When I managed a dairy we put as much as we could in giant liquid manure pits.  When they filled....3 of them 60 foot long, 8 foot wide and 7 food deep, we would pump the material into a slurry wagon and fertilize our fields.  We never had to spray for alfalfa weevil where we put the liquid manure, but the neighbors got a lot of practice rolling up their car windows and holding their breath while they drove by our farm.  We got teased a great deal when we went to church about polluting the air, etc. 

The dry lots were cleaned by a crew who cleaned the feed lots with 3 yard scoops and big spreader trucks.  Neighbors paid us enough per load that we did not have much cost in the clean up process.  I would love to have such an opportunity to have manure spread on my wheat fields and coastal grass today. 
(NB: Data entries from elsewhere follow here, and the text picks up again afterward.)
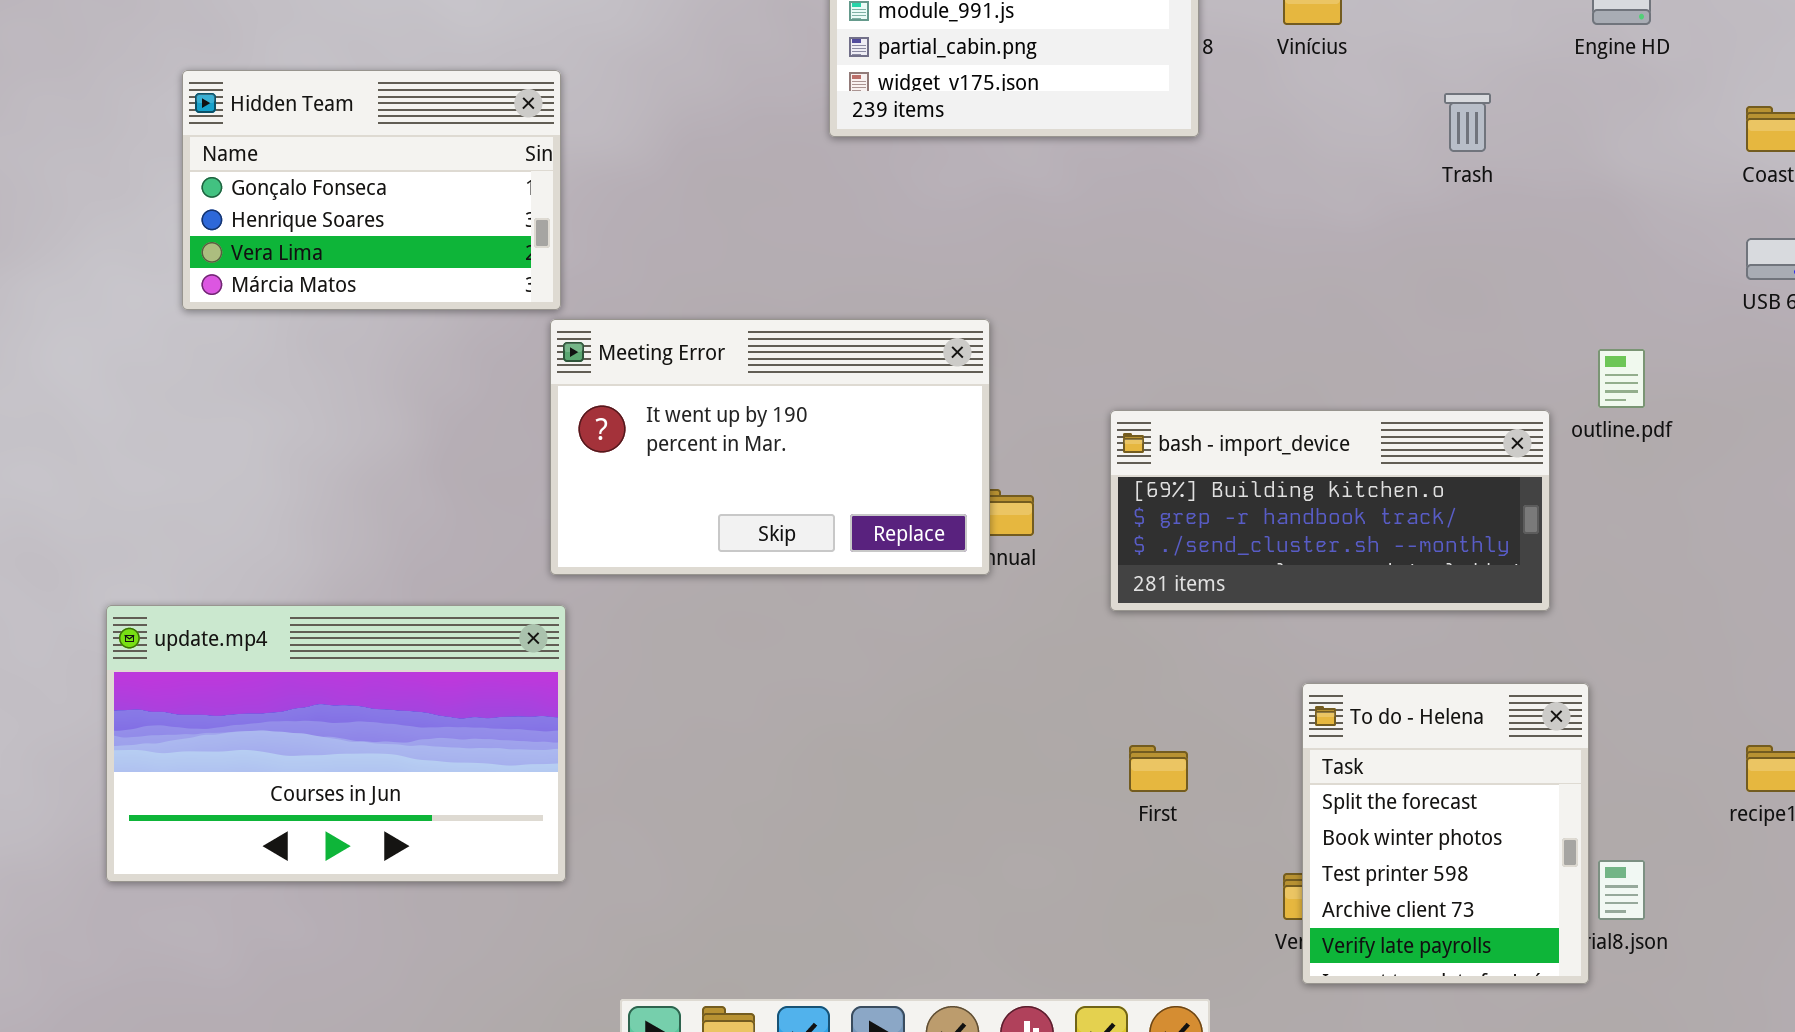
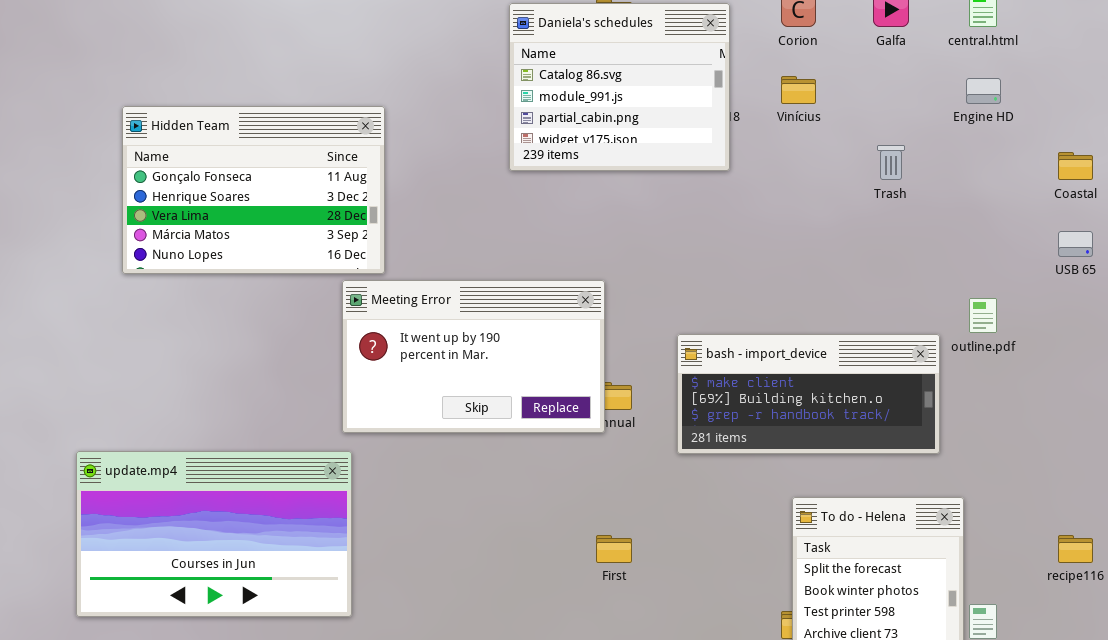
Hidden Team: [182,70,561,310] -> [122,106,385,274], resized
bash - import_device: [1110,410,1550,611] -> [677,334,940,454], scrolled up 1 row
First: [1129,745,1188,792] -> [596,535,632,563], moved

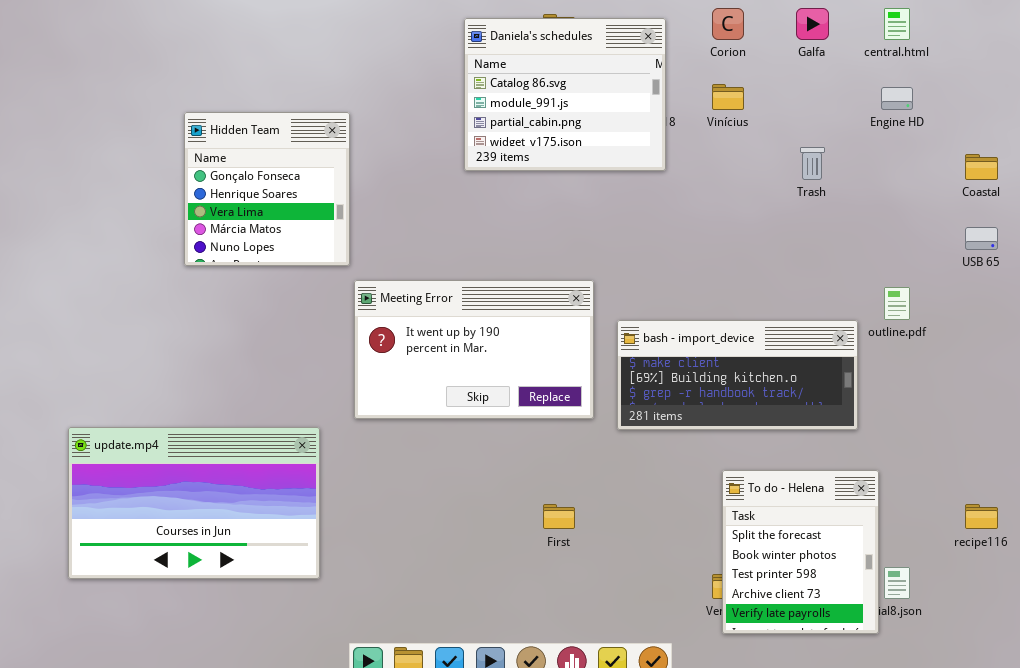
Hidden Team: [122,106,385,274] -> [184,112,350,266], resized
Meeting Error: [342,280,605,433] -> [354,280,594,419], moved

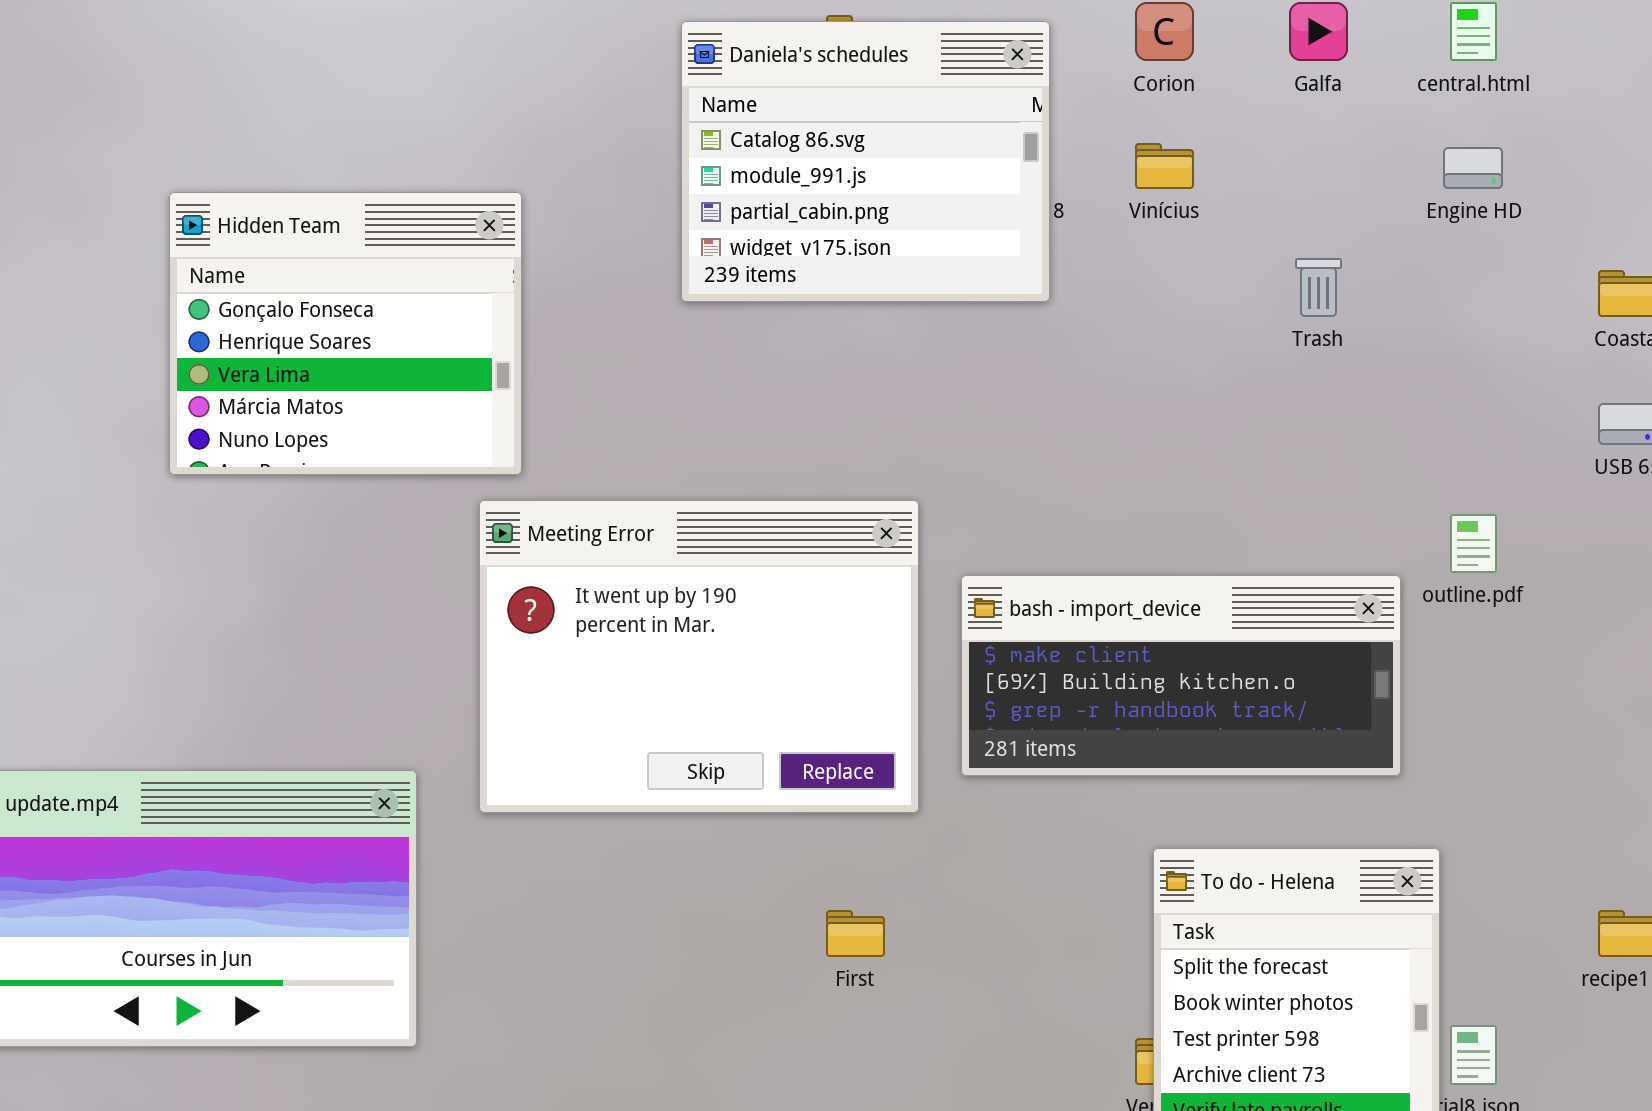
Hidden Team: [184,112,350,266] -> [169,192,522,475], resized
Meeting Error: [354,280,594,419] -> [479,500,919,813], resized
The Indians taught the Europeans when they came to this country to fertilize with fish, and other items.  What a great practice of putting back in the soil what has gotten it's life from the soil.  Organic farming at it's best.  This is responsible farming.

While a boy, we had outhouses.  Now one of the major expenses of cities is the handling of human waste.  Years ago, it was simply dumped into the water ways.  That was toxic waste or hazardous waste.  With the purification process that is available today, some of the human waste is being used for fertilizer and guess what, the tomato seeds are not killed and will grow very well where ever the fertilizer is spread.  I have had sheep manure brought to my yard to fertilize it. 

Manure could be used for ethanol by cities, industry and for farm fertilizer to lesson the cost of farming.  Feed lot manure has too much salt in it for some areas of the country. 

I think that such people who have such little understanding of mother nature are FULL of what they seek to prevent.